Agriculture pendant la Seconde Guerre mondiale
De Wikivalais.
Les difficultés vécues par la population pendant la Première Guerre mondiale ont servi de leçon. En 1939, les autorités suisses ne sont pas totalement prises au dépourvu lorsque les frontières se ferment. Les mesures lancées dans les années 1930 sont renforcées pour assurer l’approvisionnement du pays. Dès 1940, le revenu paysan atteint la parité avec celui des travailleurs industriels. Comme dans d’autres domaines, la période marque un tournant et a une influence déterminante sur l’évolution future du monde agricole.
De l'agriculture traditionnelle...
Dès 1939, sur le front de la terre, le plan Wahlen suit et amplifie les mesures de Maurice Troillet en faveur du développement de l’agriculture. De 5000 avant guerre, les champs passent à 6000 hectares. Ce sont surtout les cultures vivrières qui sont favorisées. Le système de prise en charge des céréales par la Confédération est perfectionné. Les producteurs valaisans fournissent 500 000 kg de céréales panifiables. Les pommes de terre colonisent de nouveaux espaces. La Confédération fournit des semenceaux à prix réduit et le canton obtient qu’ils soient livrés sans supplément de prix aux populations de montagne.L’élevage du bétail, culture extensive par excellence, est le principal perdant de la réorientation agricole. Après avoir atteint son zénith en 1939, avec 71 340 têtes, le cheptel entame une phase de déclin irréversible. Les fourrages manquent. Les troupeaux sont littéralement décimés. En 1944, on ne recense plus que 60 881 têtes.
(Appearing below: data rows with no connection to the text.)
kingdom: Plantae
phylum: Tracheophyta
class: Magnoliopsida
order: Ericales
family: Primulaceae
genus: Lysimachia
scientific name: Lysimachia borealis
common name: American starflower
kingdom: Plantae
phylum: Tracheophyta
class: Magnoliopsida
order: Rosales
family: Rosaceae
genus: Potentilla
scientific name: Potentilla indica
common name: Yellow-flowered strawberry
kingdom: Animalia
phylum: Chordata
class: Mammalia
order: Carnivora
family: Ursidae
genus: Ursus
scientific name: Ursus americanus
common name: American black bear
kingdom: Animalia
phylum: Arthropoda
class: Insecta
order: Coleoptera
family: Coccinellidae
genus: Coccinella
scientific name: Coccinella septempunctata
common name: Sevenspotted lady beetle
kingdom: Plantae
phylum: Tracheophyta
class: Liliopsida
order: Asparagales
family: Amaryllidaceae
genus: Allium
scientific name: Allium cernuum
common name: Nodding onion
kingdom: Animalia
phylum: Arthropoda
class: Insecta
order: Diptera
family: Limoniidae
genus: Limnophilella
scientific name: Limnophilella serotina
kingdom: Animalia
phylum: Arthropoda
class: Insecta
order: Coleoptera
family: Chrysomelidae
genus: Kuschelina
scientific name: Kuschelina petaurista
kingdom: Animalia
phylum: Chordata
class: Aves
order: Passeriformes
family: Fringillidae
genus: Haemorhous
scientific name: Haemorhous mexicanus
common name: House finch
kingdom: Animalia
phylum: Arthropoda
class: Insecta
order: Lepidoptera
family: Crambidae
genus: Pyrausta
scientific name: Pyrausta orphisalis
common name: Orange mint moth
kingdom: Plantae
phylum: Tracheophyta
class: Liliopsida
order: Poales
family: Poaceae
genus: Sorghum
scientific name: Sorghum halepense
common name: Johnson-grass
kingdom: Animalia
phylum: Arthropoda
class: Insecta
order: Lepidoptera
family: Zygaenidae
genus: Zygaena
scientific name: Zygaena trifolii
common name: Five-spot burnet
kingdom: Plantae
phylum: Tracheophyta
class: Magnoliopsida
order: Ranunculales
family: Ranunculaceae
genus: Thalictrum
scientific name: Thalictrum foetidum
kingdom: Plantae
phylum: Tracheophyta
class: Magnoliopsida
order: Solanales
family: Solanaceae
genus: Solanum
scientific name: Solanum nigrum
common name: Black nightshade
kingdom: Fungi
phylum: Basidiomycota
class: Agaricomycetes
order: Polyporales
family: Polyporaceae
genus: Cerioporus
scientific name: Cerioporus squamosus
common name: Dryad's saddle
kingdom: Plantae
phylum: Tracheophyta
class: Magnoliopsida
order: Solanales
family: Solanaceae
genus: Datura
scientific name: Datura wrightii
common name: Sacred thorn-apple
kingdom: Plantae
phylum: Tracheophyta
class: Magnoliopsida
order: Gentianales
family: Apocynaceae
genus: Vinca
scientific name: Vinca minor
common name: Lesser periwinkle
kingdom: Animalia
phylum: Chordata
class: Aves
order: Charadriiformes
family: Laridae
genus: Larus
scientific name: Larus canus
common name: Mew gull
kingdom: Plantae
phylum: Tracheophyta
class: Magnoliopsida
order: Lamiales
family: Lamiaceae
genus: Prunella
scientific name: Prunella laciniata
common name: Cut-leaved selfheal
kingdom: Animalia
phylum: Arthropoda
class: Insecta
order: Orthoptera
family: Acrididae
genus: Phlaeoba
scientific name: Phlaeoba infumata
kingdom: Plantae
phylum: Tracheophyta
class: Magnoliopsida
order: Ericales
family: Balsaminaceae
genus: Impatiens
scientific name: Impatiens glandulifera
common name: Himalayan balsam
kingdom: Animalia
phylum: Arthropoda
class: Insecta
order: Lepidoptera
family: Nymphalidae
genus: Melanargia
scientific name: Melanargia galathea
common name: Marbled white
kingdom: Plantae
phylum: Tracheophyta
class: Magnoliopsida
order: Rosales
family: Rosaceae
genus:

... aux cultures industrielles
A l’intérieur d’un marché fermé, les cultures industrielles tirent leur épingle du jeu. Privés d’importations, les grands marchés urbains se tournent vers les productions indigènes. Les fraisières de plaine et de montagne suppléent aux importations qui fournissaient la moitié du marché avant la guerre. En 1943, le Valais met 2,2 millions de kg sur le marché suisse. Aux traditionnelles asperges, viennent s’ajouter des nouveaux venus qui s’acclimatent très bien dans les sables de la plaine du Rhône : c’est le cas notamment des choux-fleurs et des tomates. Dans le Chablais, le tabac prend possession des nouvelles terres gagnées à la culture. En quelques années, les surfaces triplent et atteignent 158 hectares en 1946.
Les poires et les pommes, qui perdent leurs débouchés en France, partent à l’assaut du marché suisse-alémanique. En 1939 déjà, les 2/3 de la production valaisanne s’écoulent à Zurich, Bâle et Berne.
Dans la vigne une série de récoltes remarquables se suivent. Plusieurs années voient arriver sur le marché plus de 20 millions de litres, soit une moyenne de 1000 litres par propriétaires. Favorisés par un marché porteur et remodelés par une économie dirigée, les différents secteurs agricoles vont devoir affronter bientôt les défis de l’après-guerre.